§ **Arbeitsanweisungen**:
• a. Tippen Sie im Text über das Treffen in der Londoner Bar den Abschnitt von „Ich begebe mich“ bis „meine schlechte Laune.“ zeichengenau ab.
• b. Von welcher Marke ist die hellblaue Bomberjacke, die im Text über das Treffen in der Londoner Bar beschrieben wird?

§ **Angezeigter Text**:
────────────────

Ich begebe mich in eine für London typische Bar, der Raum ist recht dunkel, überall Holzvertäfelungen. Die abgeschotteten Ecktische sind gut besetzt und das recht durchmischte Publikum genießt sein Bier bei klassischem Smalltalk. Es ist ungefähr 3 Uhr Nachmittags und die im Hintergrund laufende Ska-Musik spiegelt die Hektik wieder, die der London-Traffic bei mir hinterlassen hat. Entnervt nehme ich an der Theke Platz, zünde mir die 10. Zigarette für heute an und bestelle beim Barkeeper ein kaltes Stout. Mit dem ersten Schluck spüle ich den Smog herunter, mit dem zweiten meine schlechte Laune.
Ich warte ungefähr 3 Kippen und 2 Bier, dann kommt die Person, mit der ich mich eigentlich vor 20 Minuten hier hätte treffen sollen. Ich habe ihn nie zuvor gesehen und doch erkenne ich ihn sofort: Glatze, jedoch kein kahlrasierter Schädel, eine hellblaue Bomberjacke der Marke Alpha Industries, dazu eine schlichte gerade geschnittene Jeans und Springerstiefel der Marke "Doc Martins".
Körperlich ist er die Sorte Typ, die ich sofort als Türsteher anheuern würde, er ist gut und gerne einen Kopf größer als ich und ein Schrank von einem Kerl.
Er bleibt kurz im Eingang stehen und sieht sich um, fixiert mich und kommt schnurstracks auf mich zu, mit einem breiten Grinsen in seinem Mund und ruft mir auf halbem Weg entgegen: "Sorry mate, normalerweise verspäte ich mich nicht, aber ich bin sicher, den Londoner Verkehr hast du bereits kennen gelernt. Da bringt dir auch ein Taxi nichts. Ich bin Buster".
Er gibt mir seine Pranke von Hand und setzt sich neben mich auf einen Barhocker. Der Barkeeper nickt ihm zu, man kennt Buster hier und macht ihm ein Bier fertig. Während wir auf das Bier warten zieht Buster die Bomberjacke aus und darunter kommt ein "Fred Perry Polo" zum Vorschein, darüber selbstverständlich Hosenträger, "braces" wie er mir später erklären wird werden sie in der Szene genannt.
Buster nimmt seinen ersten Schluck Bier und schaut mich an: "Schieß los, was willst du wissen?"
Ich stelle ihn die Frage, die im Prinzip alles zusammenfasst, was er mir im Laufe der nächsten Tage erklärt und zeigt:

"Was bedeutet es für dich Skinhead zu sein?"

────────────────

§ **Datensatzauszüge**:
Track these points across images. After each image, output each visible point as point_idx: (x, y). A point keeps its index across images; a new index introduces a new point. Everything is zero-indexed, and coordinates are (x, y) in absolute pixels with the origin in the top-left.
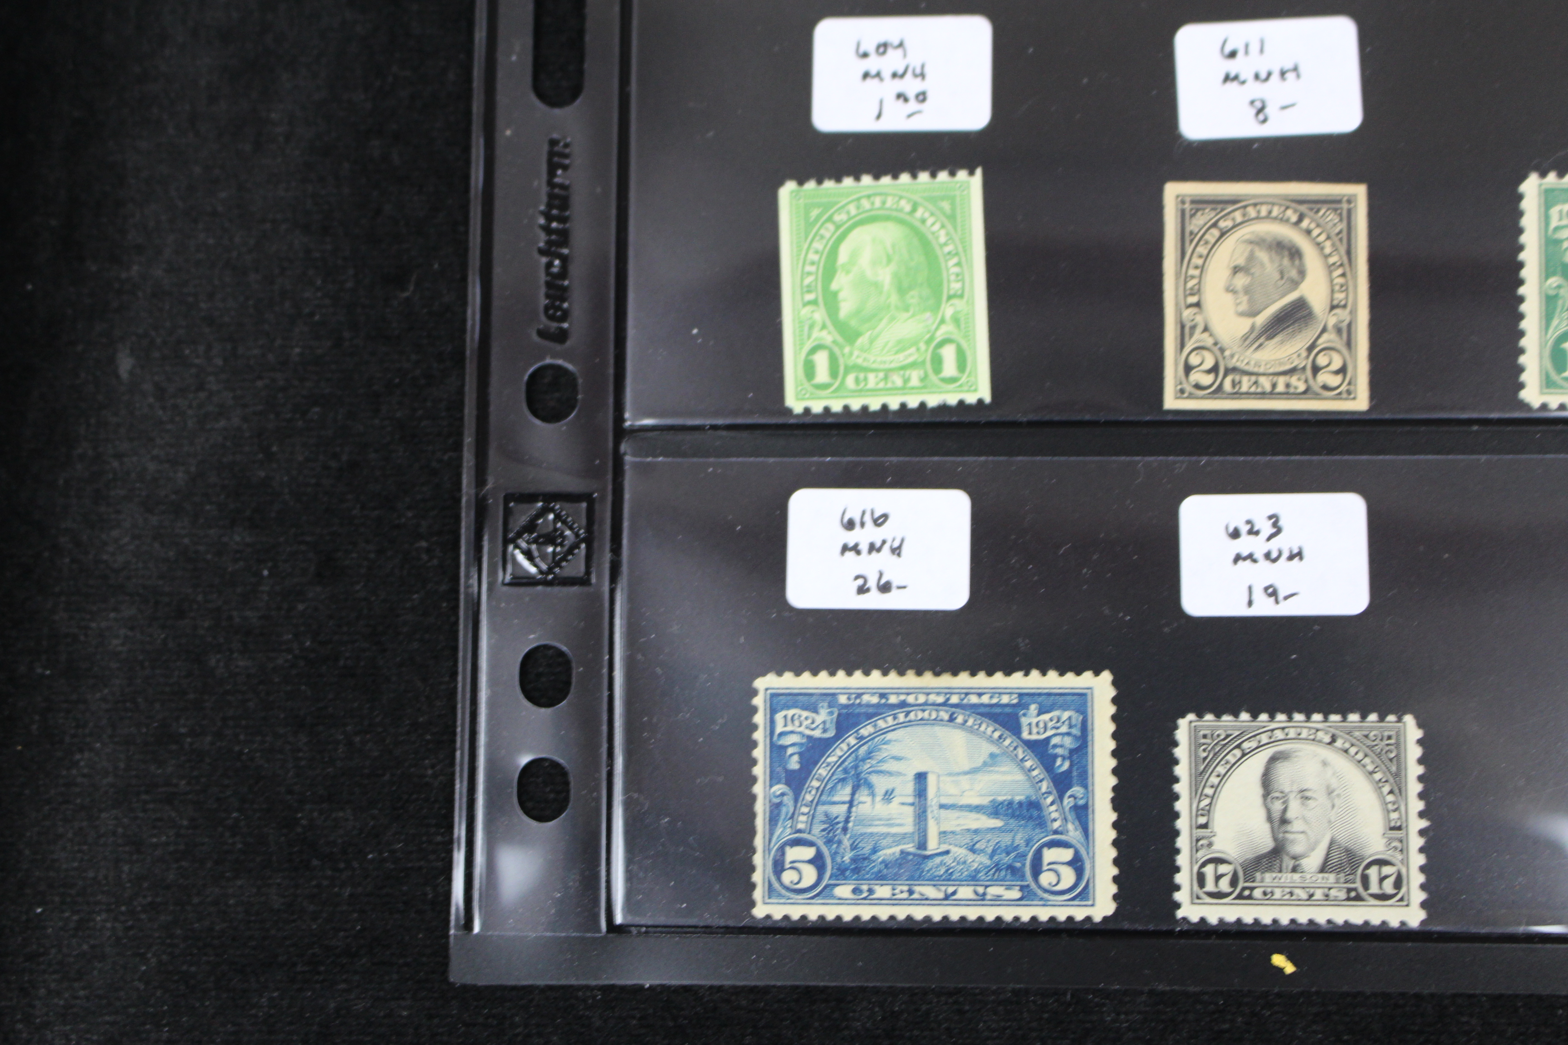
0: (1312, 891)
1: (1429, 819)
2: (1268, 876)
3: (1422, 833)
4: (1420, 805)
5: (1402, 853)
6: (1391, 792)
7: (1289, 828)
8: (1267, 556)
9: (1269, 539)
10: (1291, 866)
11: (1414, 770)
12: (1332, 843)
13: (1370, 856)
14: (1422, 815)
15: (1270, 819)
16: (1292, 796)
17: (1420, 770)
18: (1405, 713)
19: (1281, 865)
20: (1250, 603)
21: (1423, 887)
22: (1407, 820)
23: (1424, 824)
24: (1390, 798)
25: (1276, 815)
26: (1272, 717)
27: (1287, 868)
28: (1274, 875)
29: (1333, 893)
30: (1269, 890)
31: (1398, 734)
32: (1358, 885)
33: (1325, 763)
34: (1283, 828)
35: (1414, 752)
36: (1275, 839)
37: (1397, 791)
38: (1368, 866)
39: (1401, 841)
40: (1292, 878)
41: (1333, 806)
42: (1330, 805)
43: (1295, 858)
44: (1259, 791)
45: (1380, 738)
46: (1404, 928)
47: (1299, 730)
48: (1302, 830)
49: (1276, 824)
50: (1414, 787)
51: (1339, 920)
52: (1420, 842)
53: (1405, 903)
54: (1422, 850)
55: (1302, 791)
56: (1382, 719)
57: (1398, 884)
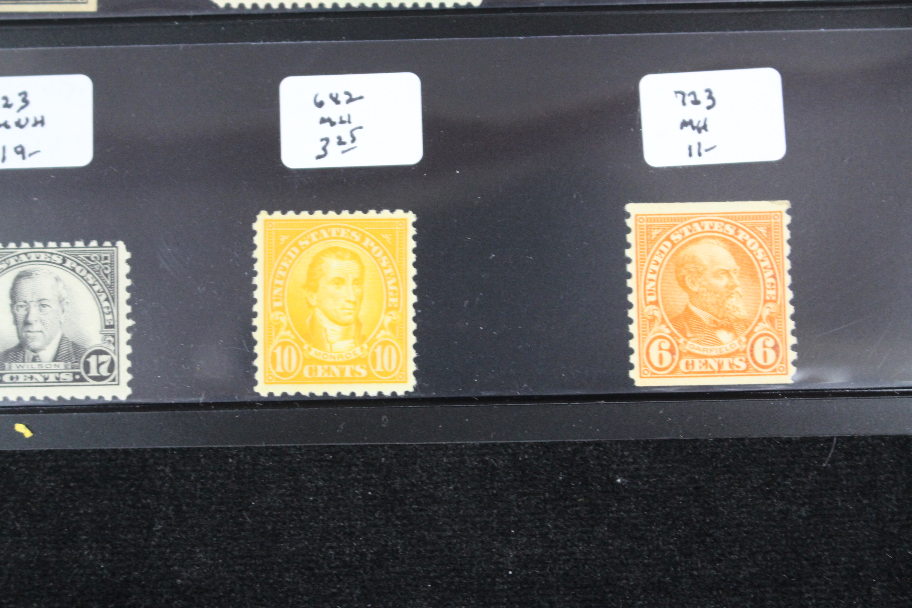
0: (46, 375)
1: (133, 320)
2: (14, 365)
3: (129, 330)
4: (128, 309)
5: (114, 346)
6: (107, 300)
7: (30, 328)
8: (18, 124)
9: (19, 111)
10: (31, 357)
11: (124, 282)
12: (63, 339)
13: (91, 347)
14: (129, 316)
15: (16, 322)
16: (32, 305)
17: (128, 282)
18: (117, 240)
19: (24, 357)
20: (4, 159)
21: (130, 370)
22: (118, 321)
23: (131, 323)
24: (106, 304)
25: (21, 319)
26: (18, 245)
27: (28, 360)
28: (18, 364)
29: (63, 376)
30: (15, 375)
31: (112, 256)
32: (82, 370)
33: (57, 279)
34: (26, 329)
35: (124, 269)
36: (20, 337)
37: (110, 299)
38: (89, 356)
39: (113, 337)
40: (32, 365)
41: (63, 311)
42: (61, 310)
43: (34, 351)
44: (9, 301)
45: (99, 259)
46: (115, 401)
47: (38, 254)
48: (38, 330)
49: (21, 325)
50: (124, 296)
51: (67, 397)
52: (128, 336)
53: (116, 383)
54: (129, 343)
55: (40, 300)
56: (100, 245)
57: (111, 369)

────────────────

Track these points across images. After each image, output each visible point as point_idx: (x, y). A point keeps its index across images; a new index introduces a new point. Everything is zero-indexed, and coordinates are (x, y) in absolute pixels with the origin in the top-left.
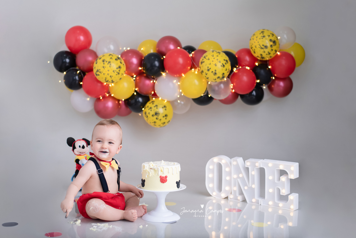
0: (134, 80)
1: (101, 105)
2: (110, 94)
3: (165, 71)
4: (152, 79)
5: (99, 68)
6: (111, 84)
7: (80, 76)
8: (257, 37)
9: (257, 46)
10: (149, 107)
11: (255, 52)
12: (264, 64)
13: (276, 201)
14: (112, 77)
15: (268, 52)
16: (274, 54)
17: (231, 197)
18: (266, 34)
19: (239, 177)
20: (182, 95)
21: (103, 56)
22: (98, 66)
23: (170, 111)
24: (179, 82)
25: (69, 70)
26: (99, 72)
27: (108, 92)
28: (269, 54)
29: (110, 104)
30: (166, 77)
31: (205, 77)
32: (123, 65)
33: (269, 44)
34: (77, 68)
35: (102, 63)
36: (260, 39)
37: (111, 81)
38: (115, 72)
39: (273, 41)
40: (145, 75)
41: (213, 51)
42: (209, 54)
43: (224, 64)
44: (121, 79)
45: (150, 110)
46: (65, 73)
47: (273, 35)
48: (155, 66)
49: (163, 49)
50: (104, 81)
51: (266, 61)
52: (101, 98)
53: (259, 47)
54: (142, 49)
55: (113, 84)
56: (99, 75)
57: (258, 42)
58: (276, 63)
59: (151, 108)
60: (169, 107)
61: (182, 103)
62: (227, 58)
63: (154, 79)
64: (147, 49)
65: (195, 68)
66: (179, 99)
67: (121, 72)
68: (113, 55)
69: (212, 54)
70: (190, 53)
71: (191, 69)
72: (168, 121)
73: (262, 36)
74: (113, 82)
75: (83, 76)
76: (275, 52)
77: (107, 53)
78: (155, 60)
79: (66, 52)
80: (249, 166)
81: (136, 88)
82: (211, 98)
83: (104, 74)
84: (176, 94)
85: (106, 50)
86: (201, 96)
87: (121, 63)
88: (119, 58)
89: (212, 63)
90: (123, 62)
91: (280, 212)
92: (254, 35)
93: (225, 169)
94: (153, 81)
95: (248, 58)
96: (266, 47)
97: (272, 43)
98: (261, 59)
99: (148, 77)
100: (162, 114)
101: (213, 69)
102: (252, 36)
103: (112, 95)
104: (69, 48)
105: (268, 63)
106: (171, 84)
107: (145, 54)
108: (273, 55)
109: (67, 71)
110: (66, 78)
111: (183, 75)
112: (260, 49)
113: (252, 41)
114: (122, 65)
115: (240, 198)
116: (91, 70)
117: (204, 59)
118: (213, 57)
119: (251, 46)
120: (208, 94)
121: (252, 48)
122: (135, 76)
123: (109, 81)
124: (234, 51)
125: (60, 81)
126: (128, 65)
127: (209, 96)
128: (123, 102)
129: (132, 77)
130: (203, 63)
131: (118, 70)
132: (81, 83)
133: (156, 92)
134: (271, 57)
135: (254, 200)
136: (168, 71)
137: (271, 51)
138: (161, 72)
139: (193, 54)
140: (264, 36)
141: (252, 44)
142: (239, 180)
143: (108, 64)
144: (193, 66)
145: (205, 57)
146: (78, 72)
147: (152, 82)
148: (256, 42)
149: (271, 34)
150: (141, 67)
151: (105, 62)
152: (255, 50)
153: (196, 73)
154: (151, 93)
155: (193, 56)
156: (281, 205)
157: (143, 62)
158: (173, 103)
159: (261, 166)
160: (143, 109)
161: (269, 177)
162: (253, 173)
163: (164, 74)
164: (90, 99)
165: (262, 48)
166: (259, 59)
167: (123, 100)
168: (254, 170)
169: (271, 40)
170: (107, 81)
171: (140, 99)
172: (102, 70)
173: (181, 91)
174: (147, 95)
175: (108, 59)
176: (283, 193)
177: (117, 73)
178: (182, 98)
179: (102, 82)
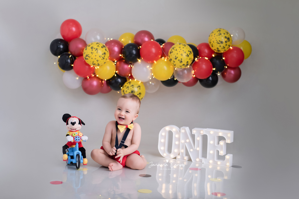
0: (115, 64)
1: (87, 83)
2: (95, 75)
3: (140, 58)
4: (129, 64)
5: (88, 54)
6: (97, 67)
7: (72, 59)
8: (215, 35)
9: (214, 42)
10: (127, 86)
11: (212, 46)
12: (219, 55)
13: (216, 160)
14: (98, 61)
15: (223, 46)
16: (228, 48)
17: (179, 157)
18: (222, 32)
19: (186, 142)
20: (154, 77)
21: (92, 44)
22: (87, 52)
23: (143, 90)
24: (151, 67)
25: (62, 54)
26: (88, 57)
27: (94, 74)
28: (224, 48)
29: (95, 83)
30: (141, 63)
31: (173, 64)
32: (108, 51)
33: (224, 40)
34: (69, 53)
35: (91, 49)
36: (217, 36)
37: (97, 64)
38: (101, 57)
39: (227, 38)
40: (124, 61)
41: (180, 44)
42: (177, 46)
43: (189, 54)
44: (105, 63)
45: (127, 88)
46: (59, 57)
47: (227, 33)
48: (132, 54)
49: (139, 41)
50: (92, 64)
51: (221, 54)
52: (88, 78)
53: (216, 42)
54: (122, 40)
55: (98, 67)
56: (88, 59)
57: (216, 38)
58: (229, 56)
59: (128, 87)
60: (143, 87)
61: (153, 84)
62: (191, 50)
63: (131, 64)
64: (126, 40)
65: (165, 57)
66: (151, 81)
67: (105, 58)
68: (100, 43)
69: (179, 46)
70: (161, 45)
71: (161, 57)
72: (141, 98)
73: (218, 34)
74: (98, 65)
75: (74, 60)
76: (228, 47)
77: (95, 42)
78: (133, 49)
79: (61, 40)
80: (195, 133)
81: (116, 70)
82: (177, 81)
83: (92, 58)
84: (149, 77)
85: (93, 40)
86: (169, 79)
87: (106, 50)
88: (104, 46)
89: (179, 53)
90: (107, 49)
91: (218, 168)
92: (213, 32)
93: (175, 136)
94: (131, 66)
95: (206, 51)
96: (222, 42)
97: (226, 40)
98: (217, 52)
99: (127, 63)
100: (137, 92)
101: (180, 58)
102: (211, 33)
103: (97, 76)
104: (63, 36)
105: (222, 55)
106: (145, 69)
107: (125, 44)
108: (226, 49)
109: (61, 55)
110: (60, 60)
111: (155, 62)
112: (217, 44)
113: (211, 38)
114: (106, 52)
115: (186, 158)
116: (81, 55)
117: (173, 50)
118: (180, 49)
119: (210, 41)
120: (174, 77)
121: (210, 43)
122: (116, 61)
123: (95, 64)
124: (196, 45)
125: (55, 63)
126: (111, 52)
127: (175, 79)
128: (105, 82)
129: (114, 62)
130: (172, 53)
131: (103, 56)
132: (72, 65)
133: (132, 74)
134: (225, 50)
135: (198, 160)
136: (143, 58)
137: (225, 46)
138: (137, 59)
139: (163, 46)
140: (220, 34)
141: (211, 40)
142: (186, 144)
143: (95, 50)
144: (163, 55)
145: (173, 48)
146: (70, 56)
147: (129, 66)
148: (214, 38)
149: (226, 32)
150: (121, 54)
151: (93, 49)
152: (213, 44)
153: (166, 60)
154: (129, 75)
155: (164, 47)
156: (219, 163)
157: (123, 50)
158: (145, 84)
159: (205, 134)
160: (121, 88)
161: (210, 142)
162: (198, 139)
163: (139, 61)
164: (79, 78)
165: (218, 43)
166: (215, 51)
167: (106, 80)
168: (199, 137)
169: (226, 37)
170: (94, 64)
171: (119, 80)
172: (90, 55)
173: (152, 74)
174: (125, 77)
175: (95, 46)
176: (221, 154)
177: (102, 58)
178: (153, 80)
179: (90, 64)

────────────────

§ **Lösungen je Aufgabe**:
• a.
Ich begebe mich in eine für London typische Bar, der Raum ist recht dunkel, überall Holzvertäfelungen. Die abgeschotteten Ecktische sind gut besetzt und das recht durchmischte Publikum genießt sein Bier bei klassischem Smalltalk. Es ist ungefähr 3 Uhr Nachmittags und die im Hintergrund laufende Ska-Musik spiegelt die Hektik wieder, die der London-Traffic bei mir hinterlassen hat. Entnervt nehme ich an der Theke Platz, zünde mir die 10. Zigarette für heute an und bestelle beim Barkeeper ein kaltes Stout. Mit dem ersten Schluck spüle ich den Smog herunter, mit dem zweiten meine schlechte Laune.

• b. Alpha Industries.